What to work on — Lay out the part that opens with the line containing "黒潮とともに北上南下する鰹にぴったりの塩で" and closes with the line containing "ぜひご賞味くださいませ！" as a numbered list, leaving out any blank lines.

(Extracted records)

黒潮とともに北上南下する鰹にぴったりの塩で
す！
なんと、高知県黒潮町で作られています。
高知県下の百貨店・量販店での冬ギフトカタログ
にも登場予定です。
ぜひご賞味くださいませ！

---

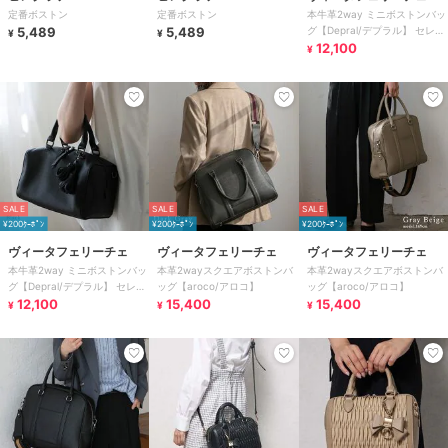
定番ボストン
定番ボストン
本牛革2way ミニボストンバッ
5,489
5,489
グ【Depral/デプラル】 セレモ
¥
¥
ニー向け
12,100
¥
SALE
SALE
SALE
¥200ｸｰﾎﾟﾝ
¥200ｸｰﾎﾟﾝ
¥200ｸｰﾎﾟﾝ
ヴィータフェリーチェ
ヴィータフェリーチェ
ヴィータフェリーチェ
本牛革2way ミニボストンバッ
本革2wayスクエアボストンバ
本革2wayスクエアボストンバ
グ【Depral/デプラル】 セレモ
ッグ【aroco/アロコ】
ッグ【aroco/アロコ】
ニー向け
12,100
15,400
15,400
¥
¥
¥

Answer for the task —
1. 黒潮とともに北上南下する鰹にぴったりの塩で
2. す！
3. なんと、高知県黒潮町で作られています。
4. 高知県下の百貨店・量販店での冬ギフトカタログ
5. にも登場予定です。
6. ぜひご賞味くださいませ！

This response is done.